Wiesbaden/Neukirchen – Die nordhessische FDP-Landtagsabgeordnete Wiebke Knell kritisiert das neue Corporate Design des Landes Hessen scharf und kündigt eine parlamentarische Befassung an.

„Was hier als neues Erscheinungsbild verkauft wird, ist in Wahrheit ein Rückgriff auf das Wappen des Volksstaates Hessen. Dieses historische Staatsgebilde umfasste aber gerade nicht das heutige Hessen.

Große Teile Nordhessens, Mittelhessens und Nassau gehörten nie dazu“, so Knell. Gerade darin sieht sie ein Problem: „Hessen ist 1945 bewusst aus unterschiedlichen historischen Regionen zusammengewachsen. Wenn heute ein Symbol gewählt wird, das diese Vielfalt nicht abbildet, dann wird ein Teil unseres Landes schlicht nicht mitgedacht.“ Besonders kritisch bewertet Knell die Wirkung auf die nordhessische Bevölkerung: „In Nordhessen gibt es bei vielen Menschen ohnehin das Gefühl, dass ihre Perspektive im Land zu kurz kommt. Wenn jetzt ein Wappen in den Mittelpunkt gestellt wird, zu dessen historischem Gebiet Nordhessen gar nicht gehört, dann verstärkt das genau dieses Gefühl. Das ist ein falsches Signal für den Zusammenhalt unseres Landes.“

Deutliche Kritik übt Knell darüber hinaus an der Prioritätensetzung der schwarz-roten Landesregierung: „Noch in der vergangenen Woche wurde an der Bildung gekürzt und jetzt werden hunderttausende Euro für die Markenbildung ausgegeben. Das passt nicht zusammen.“ Die Merchandise-Produkte, die mit Veröffentlichung des neuen Corporate Designs vorgestellt wurden, komplettieren dieses Bild und stoßen bei der Vorsitzenden der FDP-Landtagsfraktion auf Unverständnis: „Ein einfaches T-Shirt für 79 Euro zeigt, wie abgehoben die Landesregierung ist und sich von der Lebensrealität vieler Menschen entfernt hat.
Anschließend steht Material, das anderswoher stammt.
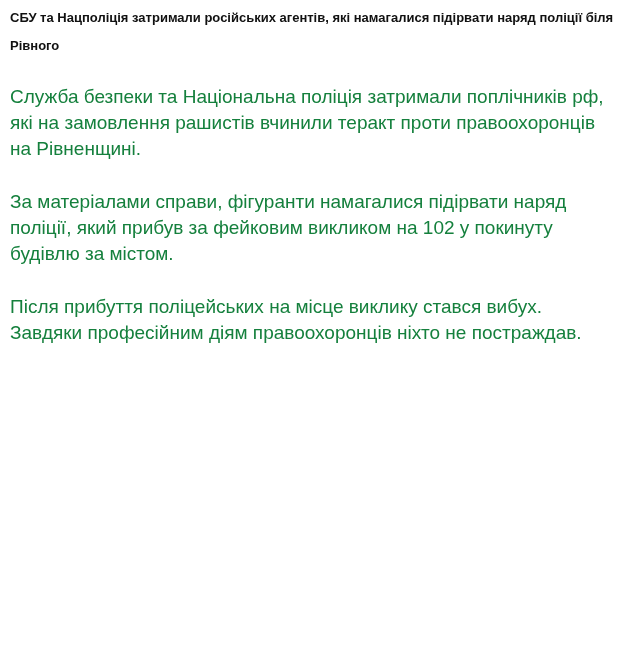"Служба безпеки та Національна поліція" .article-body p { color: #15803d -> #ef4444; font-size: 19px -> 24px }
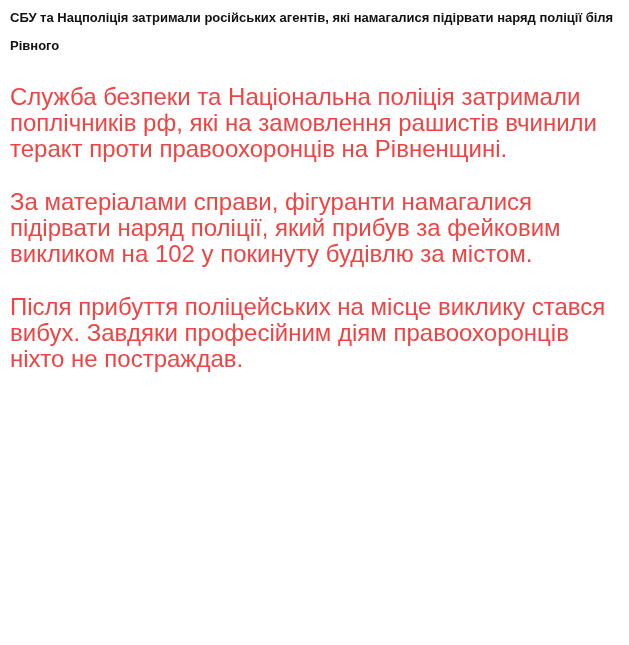"Після прибуття поліцейських на місце" p { html: <p>Після прибуття поліцейських на місце виклику стався вибух. Завдяки професійним діям правоохоронців ніхто не постраждав.</p> -> none }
Hessen ist keine Modemarke.“

Neben den Kosten sieht die FDP-Landtagsfraktion das Vergabeverfahren für das neue Corporate Design der Landesregierung kritisch. Um hier Transparenz zu schaffen, fordert sie mittels eines dringlichen Berichtsantrages Aufklärung in der nächsten Sitzung des Haushaltsausschusses des Hessischen Landtags. „Statt sich auf die echten Probleme der Menschen zu konzentrieren, setzt die Landesregierung auf ein teures PR-Projekt. Das wirkt nicht modern – das wirkt respektlos“, so Knell.